5. “You should have known I was upset.”
“While many people with personality disorders and relational trauma may believe that others should read their mind, this is especially prominent in people with NPD,” said Grosso.
So, you may hear someone with narcissistic personality disorder say, “You should have known I was angry,” fully expecting you to anticipate their emotions and understand what they’re feeling without any kind of communication.
“A phrase like this may lead the other person to feel hypervigilant, like they’re walking on eggshells,” Grosso explained.
Additionally, feelings of fear, guilt and obligation may bubble up, too, which takes power away from the wronged individual, she noted.
6. Long-winded expressions that don’t touch on the point.
“There’s this concept called ‘word salad,’ where they just might say things that don’t make sense,” said Riaz. So, they may spout statements that don’t connect just to confuse you, she added.
“Like, ‘I do everything for this family, you sit at home, and I’m thinking about the future and what we can do better, and I’m trying to get my education,’” Riaz said. “And they just go on and on and on and on.”
Eventually, you forget why you’re even fighting because the conversation has gone so far left, she added.
A bonus red flag: There’s often little or no negotiation or compromise.
When in an argument with another person, typically there is some sort of negotiation. Maybe after a fight about cleanliness, you agree to take the trash out more often while your partner agrees to wipe down the countertops after they cook.
This is not the case for someone in a relationship with someone with narcissistic personality disorder. “There’s typically no negotiation because their patterns are just so disagreeable,” Riaz said.
Additionally, negotiation isn’t a goal because this person just wants to get their way, Cwynar noted. “So, if they’re having a disagreement with you, it’s about them being able to control the narrative, control the situation,” Cwynar said, not to get to a solution or compromise.
If you are in a relationship with a narcissist, it’s important to take care of yourself.
All in all, it’s really tough to frequently deal with someone who uses the controlling, manipulative behavior mentioned above.
To cope, Riaz said it’s important to seek therapy. “A good therapist will help you recognize, ‘Wow, it sounds like you’re really struggling, you’re trying everything you can — maybe it’s not you,’” Riaz said. Therapy can help you decide what you want to do about this relationship while processing the impact it has on you.
“You need to set boundaries so that you can maintain a healthy relationship with the person,” Cwynar said.
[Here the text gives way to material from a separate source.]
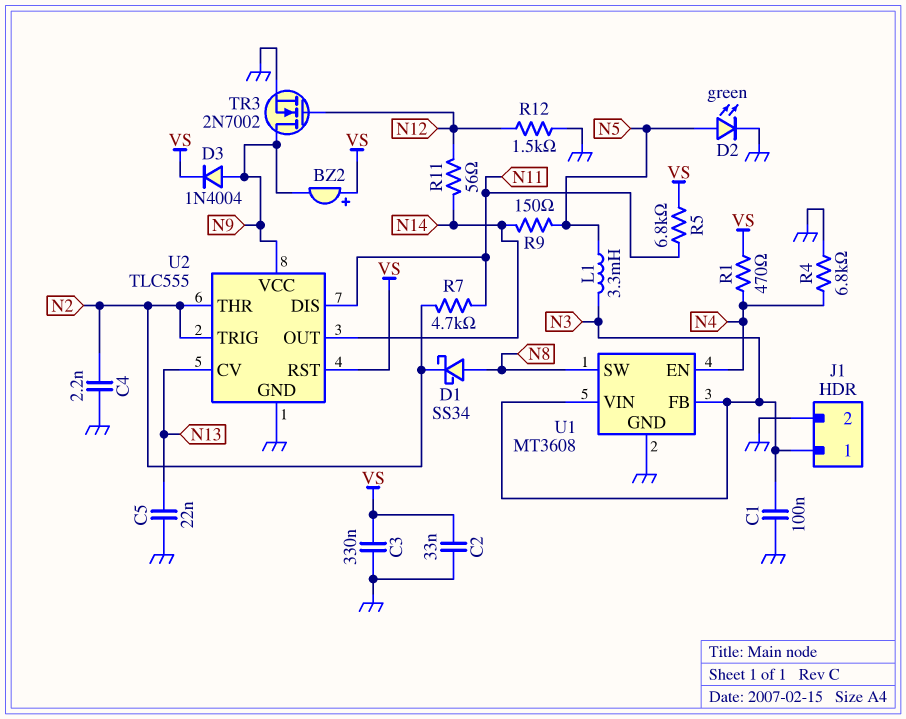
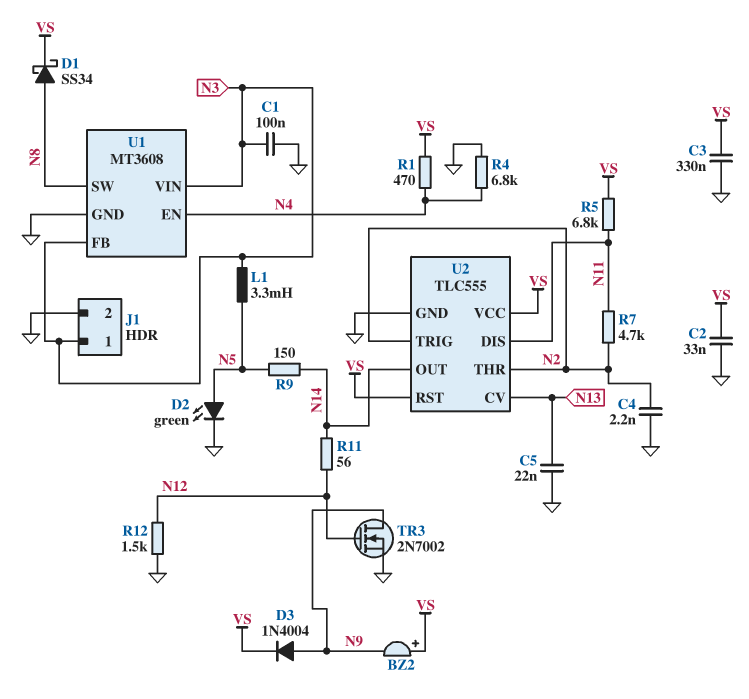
D1: schottky SS34 (A N8, K N2) -> schottky SS34 (A N8, K VS)
U2 pin VCC: N9 -> VS

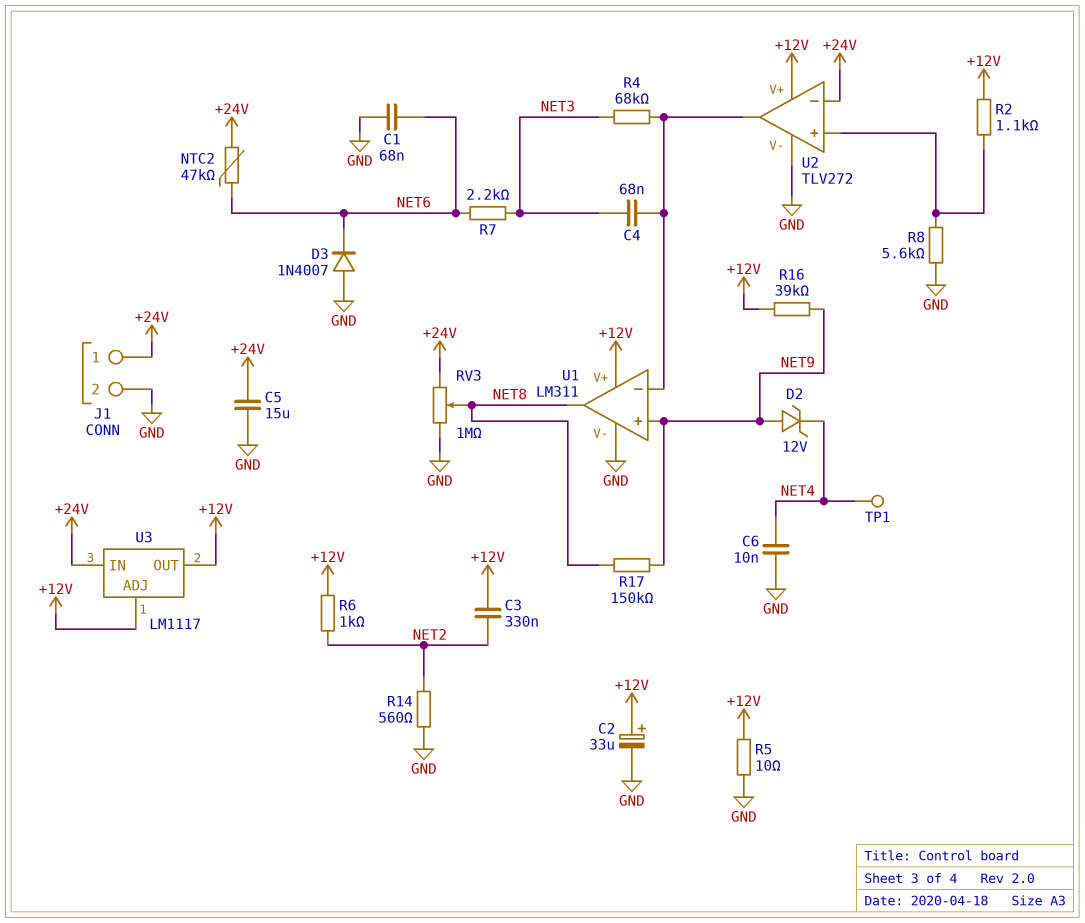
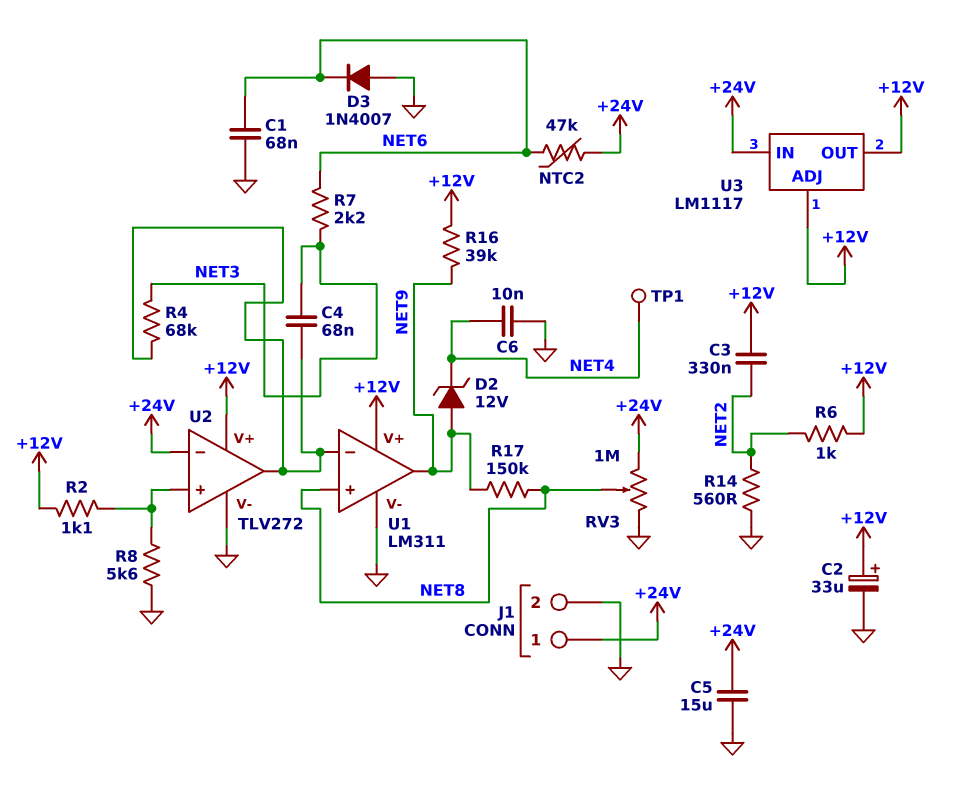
R5: 10 (+12V, GND) -> none
U1 pin in+: NET9 -> NET8
U1 pin out: NET8 -> NET9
If this is a person you need to have in your life, it’s important to have boundaries to protect yourself from them.
It’s also important to have a support system, whether that’s family, friends or a church group, said Riaz. You need folks you can count on and talk to about the things going on in your life. If you don’t have this kind of support, it’s important to create it by joining local groups, signing up for clubs and meeting new people, Riaz added.
When it comes to the toxic relationship itself, “If you can walk away, I would definitely say walk away,” Riaz said. But she acknowledged that it’s not always possible to do so, like if you co-parent with someone who has narcissistic personality disorder or have a narcissistic boss at a high-paying job that you can’t leave.
“So, either we can walk away and do no contact, or we can have really strong boundaries and have low contact,” Riaz said.
In the end, it’s important that you take care of your physical and emotional needs. “Understanding the ‘why’ behind abusive behavior does not excuse the impact and harmful nature of the behavior on your well-being,” Grosso said.